**Seçilen bölüm**.
::::

Creatorden’in tanımına göre; insanların davranışlarını etkileyen ya da değiştiren kişidir. Günümüzün yeni medya dünyasında influencer, sosyal medya kanallarında belirli bir güce ve popülerliğe sahip olan, hitap ettiği takipçi kitlesini etkileyen bilirkişidir.
Tanımın son kelimesi cepte dursun.
Daha önce FOMO yazımda yer verdiğim paradoksa selam çakıp bir yenisini ortaya koymak gerekirse, influencer’lar para kazanmak, kitlesini diri tutmak ve daha iyisini yapıp süreç içerisinde daha fazla marka ile anlaşabilmek için; takipçi kitle ise kimi zaman değer verdiği influencer’ların hayatlarını kaçırmamak, tavsiyelerini alabilmek, kimi zaman ise belki de bir “Mikroinfluencer” olabilmek umuduyla, sosyal ağlardan başını kaldıramıyor. 100 adet fotoğraf çekip, o mükemmel 1 adet fotoğrafı bulabilmek için saatler harcayanlar mı dersiniz; daha iyi görünmek için Photoshop’ta duvarları, merdivenleri yamultan mı… Hepsi var bugünlerde, hem de fazlasıyla.
Girişte yer alan sayılar, teorik olarak hangi influencer’ın hangi kategoriye girdiğini gösteriyor. Yavaştan bir şeyler canlandı mı gözünüzde? Mikroinfluencer kategorisi 1000 takipçiden başlıyor mesela! Aslında hepimiz buna ne kadar yakınız. Şahsen benim çevremde 1000’den fazla takipçisi olan sayısız arkadaşım vardır. Verilen bu istatistikler belki de piyasanın ekmeğine yağ süren bir algı yönetimi. Yani “Siz de onlar gibi olabilir, kitleler üzerinde etki yaratabilirsiniz” demek istiyorlar. Bu kolaylık algısı ise senin gibi, benim gibi sıradan kullanıcıları bile profesyonel bir “Instagrammer” olma hayaline sevk edebiliyor. Kavramların içini doldurmakta kritik hatalar yaptığımızı düşündüğümü daha önce söylemiştim. Bu da kavramsal bir paradigma hatasından fazlası değil.

::::

**Kayıtlı veriler**.
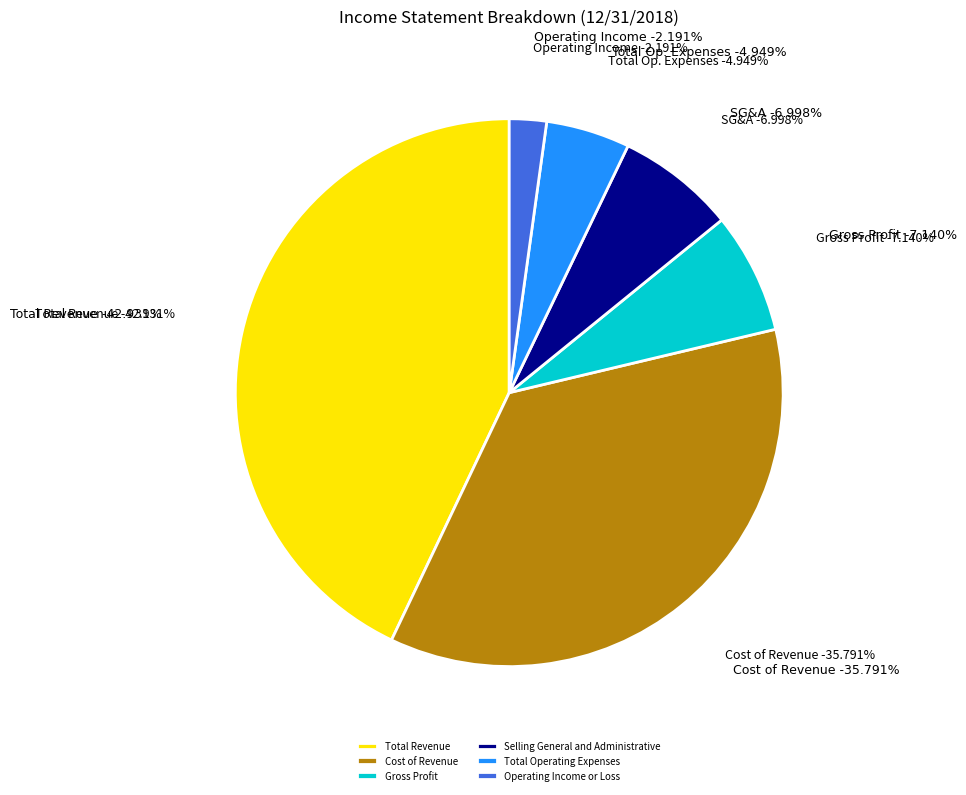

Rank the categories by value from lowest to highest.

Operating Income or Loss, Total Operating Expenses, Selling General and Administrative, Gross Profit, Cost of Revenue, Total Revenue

::::

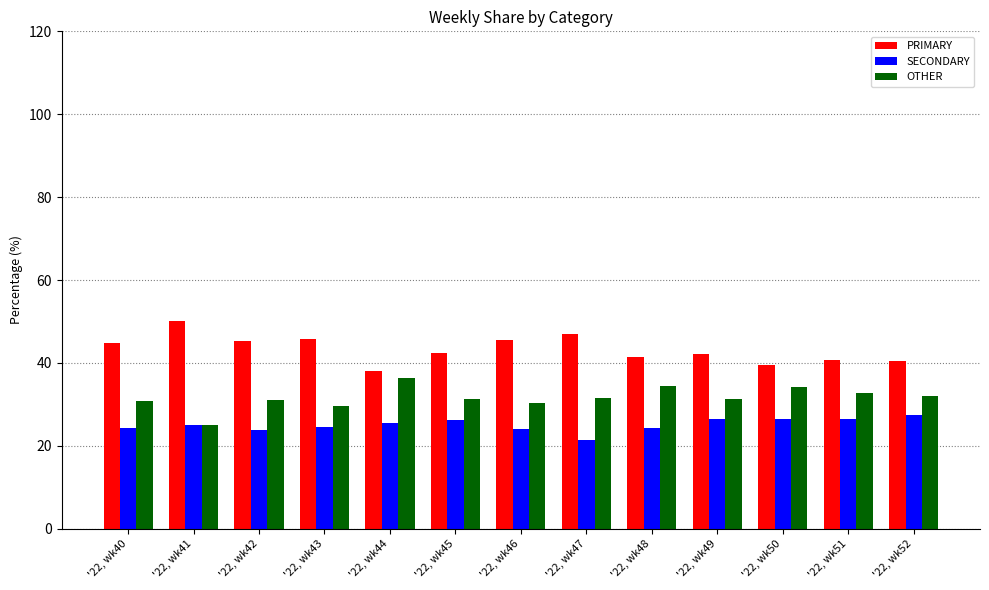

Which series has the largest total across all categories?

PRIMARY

::::

**Anlama kontrolü**.
1) Seçilen bölüme göre aşağıdaki soruları cevaplayın.
(a) Yeni medya dünyasındaki tanımda influencer hangi kelimeyle nitelendiriliyor?
(b) O mükemmel tek fotoğrafı bulmak için kaç fotoğraf çekildiği söyleniyor?
(c) Mikroinfluencer kategorisi kaç takipçiden başlıyor?
2) Seçilen bölümde takipçi kitlenin sosyal ağlardan başını kaldıramamasının nedenleri olarak sayılanları yazın.
Bu çalışmada verilere ihtiyaç yok.

**Verilen cevaplar**.
1)
(a) Bilirkişi.
(b) 100 fotoğraf.
(c) 1000 takipçiden.

2)
- Değer verdiği influencer'ların hayatlarını kaçırmamak
- Onların tavsiyelerini alabilmek
- Bir "Mikroinfluencer" olabilmek umudu